> _EXERCISE AIM_:
The required result is the number of lines below that hold the word "methods", stated without anything else.

> _MATERIAL SUPPLIED_:
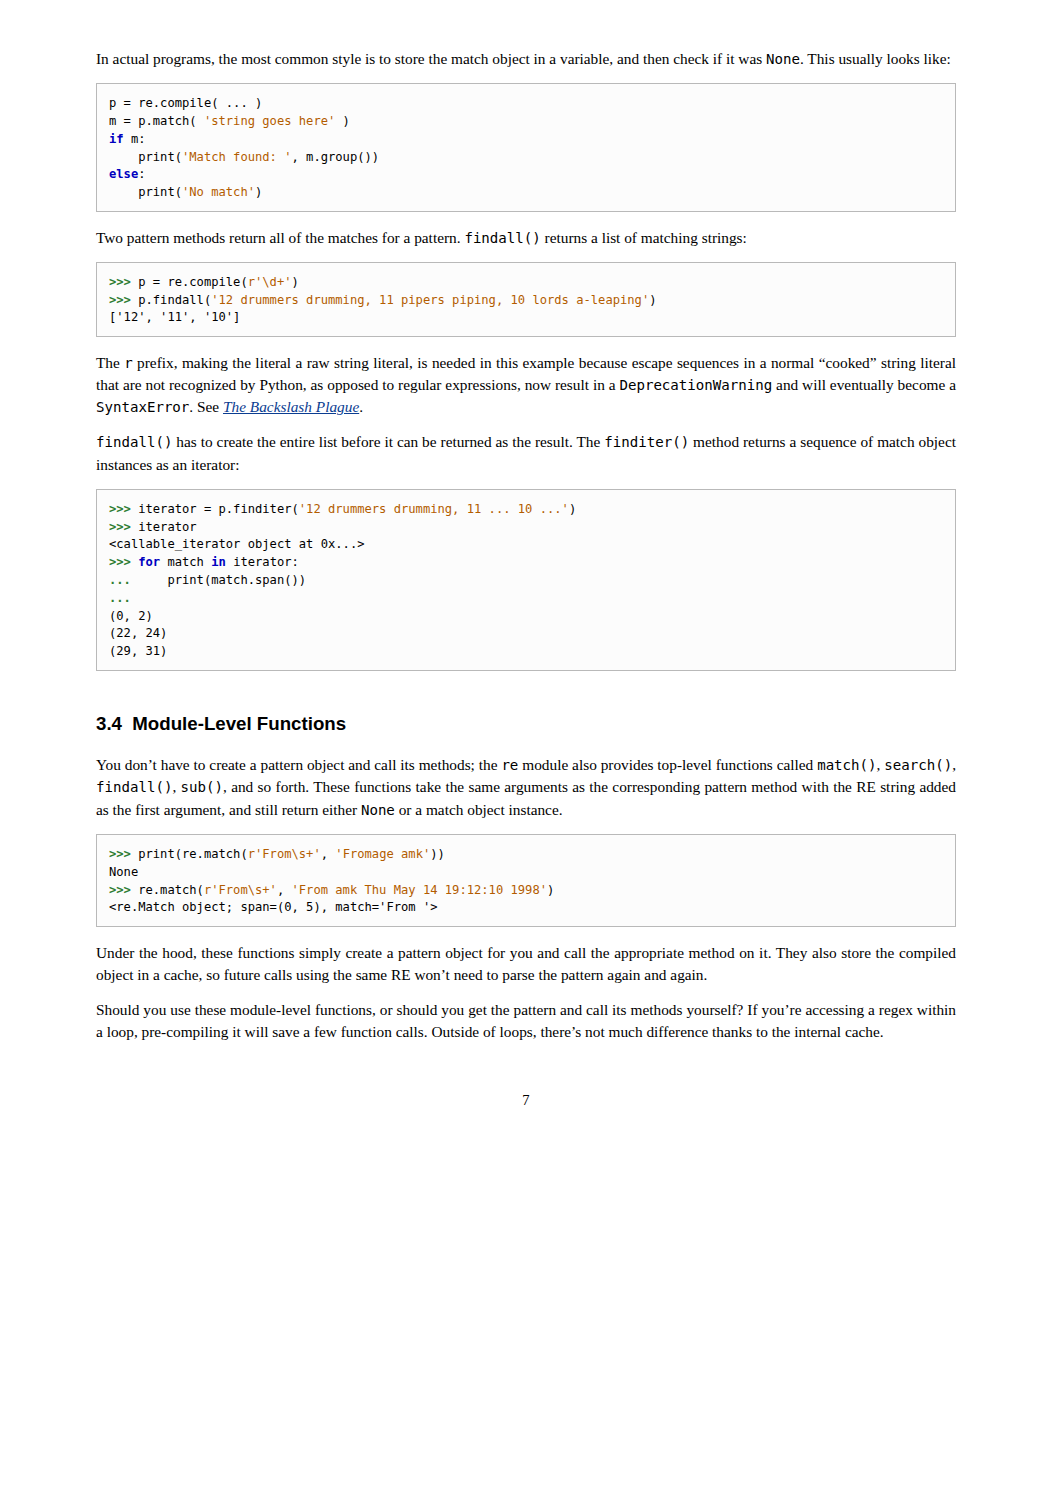In actual programs, the most common style is to store the match object in a variable, and then check if it was None. This usually looks like:
p = re.compile( ... )
m = p.match( 'string goes here' )
if m:
    print('Match found: ', m.group())
else:
    print('No match')
Two pattern methods return all of the matches for a pattern. findall() returns a list of matching strings:
>>> p = re.compile(r'\d+')
>>> p.findall('12 drummers drumming, 11 pipers piping, 10 lords a-leaping')
['12', '11', '10']
The r prefix, making the literal a raw string literal, is needed in this example because escape sequences in a normal “cooked” string literal that are not recognized by Python, as opposed to regular expressions, now result in a DeprecationWarning and will eventually become a SyntaxError. See The Backslash Plague.
findall() has to create the entire list before it can be returned as the result. The finditer() method returns a sequence of match object instances as an iterator:
>>> iterator = p.finditer('12 drummers drumming, 11 ... 10 ...')
>>> iterator
<callable_iterator object at 0x...>
>>> for match in iterator:
...     print(match.span())
...
(0, 2)
(22, 24)
(29, 31)
3.4 Module-Level Functions
You don’t have to create a pattern object and call its methods; the re module also provides top-level functions called match(), search(), findall(), sub(), and so forth. These functions take the same arguments as the corresponding pattern method with the RE string added as the first argument, and still return either None or a match object instance.
>>> print(re.match(r'From\s+', 'Fromage amk'))
None
>>> re.match(r'From\s+', 'From amk Thu May 14 19:12:10 1998')
<re.Match object; span=(0, 5), match='From '>
Under the hood, these functions simply create a pattern object for you and call the appropriate method on it. They also store the compiled object in a cache, so future calls using the same RE won’t need to parse the pattern again and again.
Should you use these module-level functions, or should you get the pattern and call its methods yourself? If you’re accessing a regex within a loop, pre-compiling it will save a few function calls. Outside of loops, there’s not much difference thanks to the internal cache.
7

> _SOLUTION BELOW_:
3